_Directive_: Reproduce every line of the listing below verbatim, leaving out the pictures.

_Given data_:
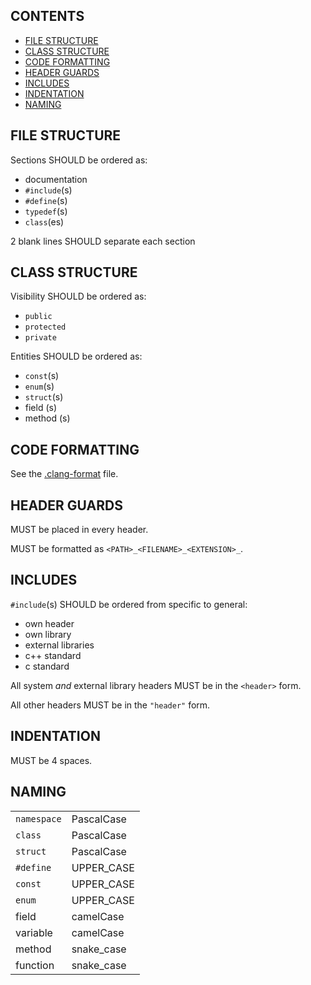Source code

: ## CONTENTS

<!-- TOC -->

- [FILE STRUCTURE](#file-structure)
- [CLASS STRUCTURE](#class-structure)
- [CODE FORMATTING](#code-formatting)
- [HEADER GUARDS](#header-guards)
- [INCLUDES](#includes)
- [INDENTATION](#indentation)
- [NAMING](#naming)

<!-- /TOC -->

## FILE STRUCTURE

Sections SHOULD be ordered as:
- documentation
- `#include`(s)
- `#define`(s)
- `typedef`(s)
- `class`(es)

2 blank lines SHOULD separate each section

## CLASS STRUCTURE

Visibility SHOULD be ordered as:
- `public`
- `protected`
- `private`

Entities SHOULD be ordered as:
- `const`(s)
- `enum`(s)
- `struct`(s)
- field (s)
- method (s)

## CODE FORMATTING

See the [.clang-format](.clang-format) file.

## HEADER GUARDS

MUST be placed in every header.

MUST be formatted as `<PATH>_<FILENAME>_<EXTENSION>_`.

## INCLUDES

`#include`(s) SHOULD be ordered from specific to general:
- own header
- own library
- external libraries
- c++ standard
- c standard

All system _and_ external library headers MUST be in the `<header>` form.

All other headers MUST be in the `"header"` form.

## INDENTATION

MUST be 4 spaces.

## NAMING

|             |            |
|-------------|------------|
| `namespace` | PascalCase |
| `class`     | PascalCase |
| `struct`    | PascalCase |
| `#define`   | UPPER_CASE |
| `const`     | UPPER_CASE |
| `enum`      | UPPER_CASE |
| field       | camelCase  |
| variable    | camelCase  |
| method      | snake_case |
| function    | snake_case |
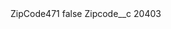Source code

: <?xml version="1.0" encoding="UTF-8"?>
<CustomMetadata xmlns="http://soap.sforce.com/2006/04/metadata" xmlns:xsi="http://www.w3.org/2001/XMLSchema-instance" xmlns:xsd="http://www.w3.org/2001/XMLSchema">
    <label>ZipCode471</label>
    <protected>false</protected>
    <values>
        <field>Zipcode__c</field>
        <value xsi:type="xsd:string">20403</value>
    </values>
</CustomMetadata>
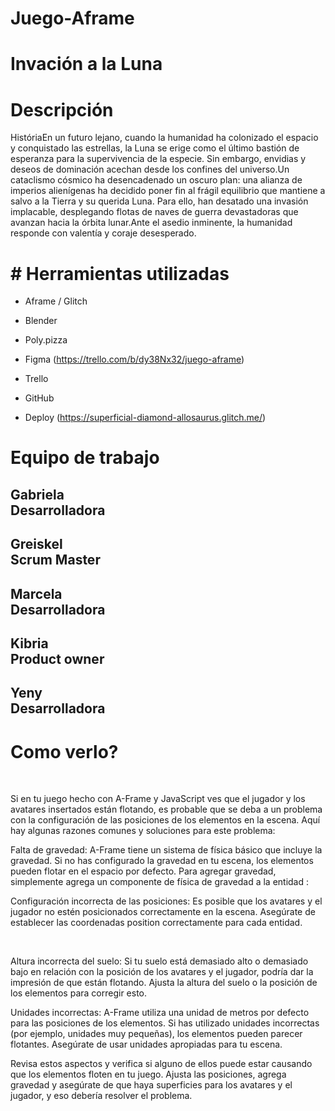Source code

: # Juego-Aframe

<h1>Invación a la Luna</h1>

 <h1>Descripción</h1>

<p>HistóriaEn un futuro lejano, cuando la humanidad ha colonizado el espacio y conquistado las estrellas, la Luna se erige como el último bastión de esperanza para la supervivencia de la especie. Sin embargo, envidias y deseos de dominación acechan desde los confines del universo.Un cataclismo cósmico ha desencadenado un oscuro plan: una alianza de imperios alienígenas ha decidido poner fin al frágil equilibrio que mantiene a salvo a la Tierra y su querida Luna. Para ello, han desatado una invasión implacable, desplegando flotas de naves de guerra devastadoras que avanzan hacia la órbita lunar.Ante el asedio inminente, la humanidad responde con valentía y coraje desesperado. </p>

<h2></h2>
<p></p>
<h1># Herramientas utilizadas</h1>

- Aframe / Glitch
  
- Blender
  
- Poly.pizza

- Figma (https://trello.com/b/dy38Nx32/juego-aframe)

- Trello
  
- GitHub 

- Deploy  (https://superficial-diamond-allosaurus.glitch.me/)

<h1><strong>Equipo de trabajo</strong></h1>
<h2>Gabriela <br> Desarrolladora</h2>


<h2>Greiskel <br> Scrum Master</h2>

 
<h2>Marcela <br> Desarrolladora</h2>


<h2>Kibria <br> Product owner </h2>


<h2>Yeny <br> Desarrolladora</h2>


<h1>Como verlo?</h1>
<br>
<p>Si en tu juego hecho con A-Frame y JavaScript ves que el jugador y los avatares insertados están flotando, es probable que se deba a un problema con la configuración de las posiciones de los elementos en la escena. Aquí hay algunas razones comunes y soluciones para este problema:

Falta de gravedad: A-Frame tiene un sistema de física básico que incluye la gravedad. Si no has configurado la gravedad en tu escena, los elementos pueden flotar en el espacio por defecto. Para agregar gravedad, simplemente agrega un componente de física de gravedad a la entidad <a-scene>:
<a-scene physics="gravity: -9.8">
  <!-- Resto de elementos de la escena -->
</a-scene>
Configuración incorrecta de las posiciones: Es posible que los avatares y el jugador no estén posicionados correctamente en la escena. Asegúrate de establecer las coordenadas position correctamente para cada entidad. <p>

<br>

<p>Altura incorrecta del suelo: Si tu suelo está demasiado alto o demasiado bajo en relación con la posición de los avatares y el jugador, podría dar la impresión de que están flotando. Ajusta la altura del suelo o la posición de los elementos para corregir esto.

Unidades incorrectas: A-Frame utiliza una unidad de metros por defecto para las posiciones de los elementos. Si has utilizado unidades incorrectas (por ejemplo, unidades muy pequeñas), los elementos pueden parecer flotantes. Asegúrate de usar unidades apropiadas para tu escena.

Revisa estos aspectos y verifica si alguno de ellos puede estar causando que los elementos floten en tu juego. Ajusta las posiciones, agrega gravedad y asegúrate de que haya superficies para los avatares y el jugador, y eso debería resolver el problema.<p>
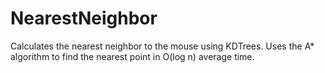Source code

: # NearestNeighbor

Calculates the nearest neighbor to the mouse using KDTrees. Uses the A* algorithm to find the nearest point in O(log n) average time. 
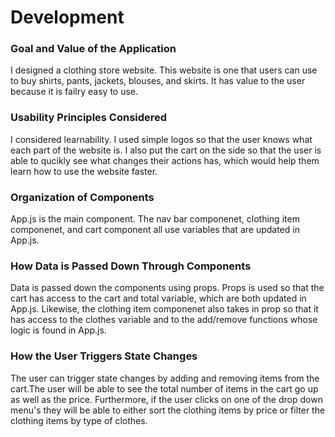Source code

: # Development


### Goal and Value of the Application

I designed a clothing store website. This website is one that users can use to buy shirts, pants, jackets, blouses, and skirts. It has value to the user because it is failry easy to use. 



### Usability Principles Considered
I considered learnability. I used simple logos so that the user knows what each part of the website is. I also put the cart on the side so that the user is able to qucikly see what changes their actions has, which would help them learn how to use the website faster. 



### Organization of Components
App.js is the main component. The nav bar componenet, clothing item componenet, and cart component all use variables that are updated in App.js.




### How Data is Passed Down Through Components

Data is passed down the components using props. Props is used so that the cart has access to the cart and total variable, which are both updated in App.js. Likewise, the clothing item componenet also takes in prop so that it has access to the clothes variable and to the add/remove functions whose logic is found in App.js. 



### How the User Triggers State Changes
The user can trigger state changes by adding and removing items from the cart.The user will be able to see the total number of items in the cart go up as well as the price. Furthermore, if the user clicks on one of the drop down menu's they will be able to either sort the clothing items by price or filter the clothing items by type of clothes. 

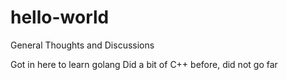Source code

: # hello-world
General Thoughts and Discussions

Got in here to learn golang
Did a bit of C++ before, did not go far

_Task result_:
Source code

: ## CONTENTS

<!-- TOC -->

- [FILE STRUCTURE](#file-structure)
- [CLASS STRUCTURE](#class-structure)
- [CODE FORMATTING](#code-formatting)
- [HEADER GUARDS](#header-guards)
- [INCLUDES](#includes)
- [INDENTATION](#indentation)
- [NAMING](#naming)

<!-- /TOC -->

## FILE STRUCTURE

Sections SHOULD be ordered as:
- documentation
- `#include`(s)
- `#define`(s)
- `typedef`(s)
- `class`(es)

2 blank lines SHOULD separate each section

## CLASS STRUCTURE

Visibility SHOULD be ordered as:
- `public`
- `protected`
- `private`

Entities SHOULD be ordered as:
- `const`(s)
- `enum`(s)
- `struct`(s)
- field (s)
- method (s)

## CODE FORMATTING

See the [.clang-format](.clang-format) file.

## HEADER GUARDS

MUST be placed in every header.

MUST be formatted as `<PATH>_<FILENAME>_<EXTENSION>_`.

## INCLUDES

`#include`(s) SHOULD be ordered from specific to general:
- own header
- own library
- external libraries
- c++ standard
- c standard

All system _and_ external library headers MUST be in the `<header>` form.

All other headers MUST be in the `"header"` form.

## INDENTATION

MUST be 4 spaces.

## NAMING

|             |            |
|-------------|------------|
| `namespace` | PascalCase |
| `class`     | PascalCase |
| `struct`    | PascalCase |
| `#define`   | UPPER_CASE |
| `const`     | UPPER_CASE |
| `enum`      | UPPER_CASE |
| field       | camelCase  |
| variable    | camelCase  |
| method      | snake_case |
| function    | snake_case |
Source code

: <?xml version="1.0" encoding="UTF-8"?>
<CustomMetadata xmlns="http://soap.sforce.com/2006/04/metadata" xmlns:xsi="http://www.w3.org/2001/XMLSchema-instance" xmlns:xsd="http://www.w3.org/2001/XMLSchema">
    <label>ZipCode471</label>
    <protected>false</protected>
    <values>
        <field>Zipcode__c</field>
        <value xsi:type="xsd:string">20403</value>
    </values>
</CustomMetadata>
Source code

: # Juego-Aframe

<h1>Invación a la Luna</h1>

 <h1>Descripción</h1>

<p>HistóriaEn un futuro lejano, cuando la humanidad ha colonizado el espacio y conquistado las estrellas, la Luna se erige como el último bastión de esperanza para la supervivencia de la especie. Sin embargo, envidias y deseos de dominación acechan desde los confines del universo.Un cataclismo cósmico ha desencadenado un oscuro plan: una alianza de imperios alienígenas ha decidido poner fin al frágil equilibrio que mantiene a salvo a la Tierra y su querida Luna. Para ello, han desatado una invasión implacable, desplegando flotas de naves de guerra devastadoras que avanzan hacia la órbita lunar.Ante el asedio inminente, la humanidad responde con valentía y coraje desesperado. </p>

<h2></h2>
<p></p>
<h1># Herramientas utilizadas</h1>

- Aframe / Glitch
  
- Blender
  
- Poly.pizza

- Figma (https://trello.com/b/dy38Nx32/juego-aframe)

- Trello
  
- GitHub 

- Deploy  (https://superficial-diamond-allosaurus.glitch.me/)

<h1><strong>Equipo de trabajo</strong></h1>
<h2>Gabriela <br> Desarrolladora</h2>


<h2>Greiskel <br> Scrum Master</h2>

 
<h2>Marcela <br> Desarrolladora</h2>


<h2>Kibria <br> Product owner </h2>


<h2>Yeny <br> Desarrolladora</h2>


<h1>Como verlo?</h1>
<br>
<p>Si en tu juego hecho con A-Frame y JavaScript ves que el jugador y los avatares insertados están flotando, es probable que se deba a un problema con la configuración de las posiciones de los elementos en la escena. Aquí hay algunas razones comunes y soluciones para este problema:

Falta de gravedad: A-Frame tiene un sistema de física básico que incluye la gravedad. Si no has configurado la gravedad en tu escena, los elementos pueden flotar en el espacio por defecto. Para agregar gravedad, simplemente agrega un componente de física de gravedad a la entidad <a-scene>:
<a-scene physics="gravity: -9.8">
  <!-- Resto de elementos de la escena -->
</a-scene>
Configuración incorrecta de las posiciones: Es posible que los avatares y el jugador no estén posicionados correctamente en la escena. Asegúrate de establecer las coordenadas position correctamente para cada entidad. <p>

<br>

<p>Altura incorrecta del suelo: Si tu suelo está demasiado alto o demasiado bajo en relación con la posición de los avatares y el jugador, podría dar la impresión de que están flotando. Ajusta la altura del suelo o la posición de los elementos para corregir esto.

Unidades incorrectas: A-Frame utiliza una unidad de metros por defecto para las posiciones de los elementos. Si has utilizado unidades incorrectas (por ejemplo, unidades muy pequeñas), los elementos pueden parecer flotantes. Asegúrate de usar unidades apropiadas para tu escena.

Revisa estos aspectos y verifica si alguno de ellos puede estar causando que los elementos floten en tu juego. Ajusta las posiciones, agrega gravedad y asegúrate de que haya superficies para los avatares y el jugador, y eso debería resolver el problema.<p>
Source code

: # NearestNeighbor

Calculates the nearest neighbor to the mouse using KDTrees. Uses the A* algorithm to find the nearest point in O(log n) average time. 
Source code

: # Development


### Goal and Value of the Application

I designed a clothing store website. This website is one that users can use to buy shirts, pants, jackets, blouses, and skirts. It has value to the user because it is failry easy to use. 



### Usability Principles Considered
I considered learnability. I used simple logos so that the user knows what each part of the website is. I also put the cart on the side so that the user is able to qucikly see what changes their actions has, which would help them learn how to use the website faster. 



### Organization of Components
App.js is the main component. The nav bar componenet, clothing item componenet, and cart component all use variables that are updated in App.js.




### How Data is Passed Down Through Components

Data is passed down the components using props. Props is used so that the cart has access to the cart and total variable, which are both updated in App.js. Likewise, the clothing item componenet also takes in prop so that it has access to the clothes variable and to the add/remove functions whose logic is found in App.js. 



### How the User Triggers State Changes
The user can trigger state changes by adding and removing items from the cart.The user will be able to see the total number of items in the cart go up as well as the price. Furthermore, if the user clicks on one of the drop down menu's they will be able to either sort the clothing items by price or filter the clothing items by type of clothes. 

Source code

: # hello-world
General Thoughts and Discussions

Got in here to learn golang
Did a bit of C++ before, did not go far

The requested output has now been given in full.